We considered this a pioneers’ job par excellence. On visiting the place we
found a picturesque landscape, hills strewn with mighty boulders, but very little
soil for agriculture. There was no access road whatever, only a dirt path of several
miles up the hills, winding between the boulders. In spite of all the hurdles ahead,
we young idealists liked the place and gladly accepted the offer of the Settling
Authorities. Our kibbutz was given the Name Yehi-Am, after a Haganah
hero who had been killed in the vicinity some months earlier while blowing up bridges
near Eretz Yirael’s borders in order to avoid or hinder invasion of Arab forces.
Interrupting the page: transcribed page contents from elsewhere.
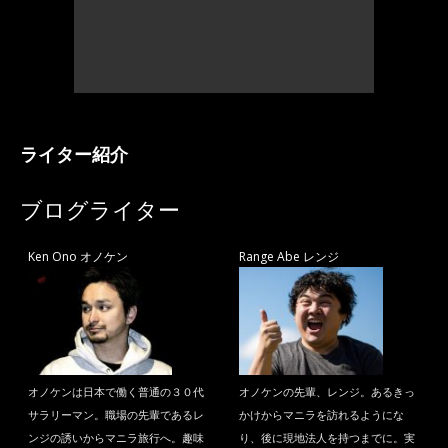
ライター紹介
ブログライター
Ken Ono オノケン
Range Abe レンジ
オノケンは日本で働く普通の３０代
オノケンの先輩、レンジ。あるきっ
サラリーマン。職場の先輩であるレ
かけからマニラを訪れるようにな
ンジの誘いからマニラ旅行へ。趣味
り、後に現地法人を持つまでに。実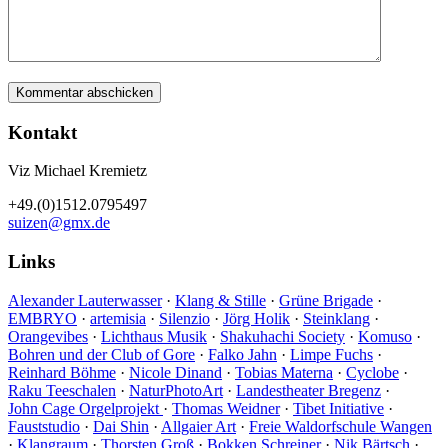
Kontakt
Viz Michael Kremietz
+49.(0)1512.0795497
suizen@gmx.de
Links
Alexander Lauterwasser
·
Klang & Stille
·
Grüne Brigade
·
EMBRYO
·
artemisia
·
Silenzio
·
Jörg Holik
·
Steinklang
·
Orangevibes
·
Lichthaus Musik
·
Shakuhachi Society
·
Komuso
·
Bohren und der Club of Gore
·
Falko Jahn
·
Limpe Fuchs
·
Reinhard Böhme
·
Nicole Dinand
·
Tobias Materna
·
Cyclobe
·
Raku Teeschalen
·
NaturPhotoArt
·
Landestheater Bregenz
·
John Cage Orgelprojekt
·
Thomas Weidner
·
Tibet Initiative
·
Fauststudio
·
Dai Shin
·
Allgaier Art
·
Freie Waldorfschule Wangen
·
Klangraum
·
Thorsten Groß
·
Bokken Schreiner
·
Nik Bärtsch
·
After a year of captivity in the British camp on Cyprus, Mother arrived
at last in Haifa, together with the other passengers of Knesset Yisael. This was
not yet the end of her troubles. All the newcomers were kept for about a month in a
“quarantine” camp in Atlit, south of Haifa. Haya and I met Shosha, Haya’s
sister, at the camp’s gate, where nobody was permitted to enter. Then we met Mother
after 2½-3 years of separation. Mourning over the dear members of the family
who had become victims of the Holcaust, saddened our spontaneous joy of reunion. Mother
told us that she had been officially notified about the death of her husband Avraham,
who had perished on the “death march” toward the Austrian border. Imre (Yitzhak),
her firstborn, had died of typhus as war prisoner of he Red Army. Bözsi, her married
daughter with a baby, had not returned from Auschwitz, nor had her husband.
Mother looked great and seemed to have gained weight in that Bevin’s
Sanatorium. We parted with the hope to meet again at the Kiryat Shmuel transition camp,
which was close to our tent camp, in Kiryat Haim, where she was going to stay until the end of November.